Directions for this task: Return each line, exactly as given, from the one containing "middle dip: (457, 246)" through the end of the entries below, and skip the rest.

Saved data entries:
>>>>
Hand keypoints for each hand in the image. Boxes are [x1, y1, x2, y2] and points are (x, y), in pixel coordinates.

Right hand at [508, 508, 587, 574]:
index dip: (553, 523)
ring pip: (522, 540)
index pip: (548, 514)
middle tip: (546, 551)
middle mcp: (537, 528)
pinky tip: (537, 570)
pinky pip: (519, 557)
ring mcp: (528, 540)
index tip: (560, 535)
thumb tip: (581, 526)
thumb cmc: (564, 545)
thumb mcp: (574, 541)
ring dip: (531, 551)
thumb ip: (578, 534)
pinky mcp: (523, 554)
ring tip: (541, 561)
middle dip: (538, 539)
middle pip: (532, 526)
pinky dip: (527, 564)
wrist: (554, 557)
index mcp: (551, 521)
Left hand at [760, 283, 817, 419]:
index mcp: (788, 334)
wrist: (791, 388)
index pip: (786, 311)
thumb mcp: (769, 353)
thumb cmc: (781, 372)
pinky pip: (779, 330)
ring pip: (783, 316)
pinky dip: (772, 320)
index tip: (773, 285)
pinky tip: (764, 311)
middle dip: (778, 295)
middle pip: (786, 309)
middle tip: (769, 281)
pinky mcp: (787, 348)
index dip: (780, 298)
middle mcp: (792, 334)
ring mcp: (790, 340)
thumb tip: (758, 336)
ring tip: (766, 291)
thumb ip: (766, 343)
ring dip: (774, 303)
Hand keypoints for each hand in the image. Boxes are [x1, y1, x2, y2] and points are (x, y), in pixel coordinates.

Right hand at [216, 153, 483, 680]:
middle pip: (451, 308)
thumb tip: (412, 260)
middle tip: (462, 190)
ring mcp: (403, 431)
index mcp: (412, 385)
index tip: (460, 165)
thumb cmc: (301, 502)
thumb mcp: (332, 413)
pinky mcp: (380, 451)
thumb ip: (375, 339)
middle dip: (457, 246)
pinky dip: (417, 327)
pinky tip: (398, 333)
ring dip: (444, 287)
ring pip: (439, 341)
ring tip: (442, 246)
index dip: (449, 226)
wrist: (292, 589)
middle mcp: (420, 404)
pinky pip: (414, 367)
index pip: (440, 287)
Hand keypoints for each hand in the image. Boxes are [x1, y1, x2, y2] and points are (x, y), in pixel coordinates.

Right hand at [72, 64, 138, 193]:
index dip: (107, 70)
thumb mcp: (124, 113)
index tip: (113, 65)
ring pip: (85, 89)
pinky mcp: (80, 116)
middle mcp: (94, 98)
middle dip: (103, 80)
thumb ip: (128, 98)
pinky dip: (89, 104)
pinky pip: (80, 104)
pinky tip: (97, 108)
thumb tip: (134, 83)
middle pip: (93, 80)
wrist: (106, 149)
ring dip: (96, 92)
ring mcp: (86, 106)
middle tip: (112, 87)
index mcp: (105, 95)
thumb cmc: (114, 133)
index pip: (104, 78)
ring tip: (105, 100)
<<<<
Solution to the exercise:
middle dip: (457, 246)
pinky dip: (417, 327)
pinky tip: (398, 333)
ring dip: (444, 287)
ring pip: (439, 341)
ring tip: (442, 246)
index dip: (449, 226)
wrist: (292, 589)
middle mcp: (420, 404)
pinky pip: (414, 367)
index pip: (440, 287)
Hand keypoints for each hand in the image. Boxes are [x1, y1, x2, y2] and points are (x, y), in pixel coordinates.

Right hand at [72, 64, 138, 193]:
index dip: (107, 70)
thumb mcp: (124, 113)
index tip: (113, 65)
ring pip: (85, 89)
pinky mcp: (80, 116)
middle mcp: (94, 98)
middle dip: (103, 80)
thumb ip: (128, 98)
pinky dip: (89, 104)
pinky pip: (80, 104)
pinky tip: (97, 108)
thumb tip: (134, 83)
middle pip: (93, 80)
wrist: (106, 149)
ring dip: (96, 92)
ring mcp: (86, 106)
middle tip: (112, 87)
index mcp: (105, 95)
thumb cmc: (114, 133)
index pip: (104, 78)
ring tip: (105, 100)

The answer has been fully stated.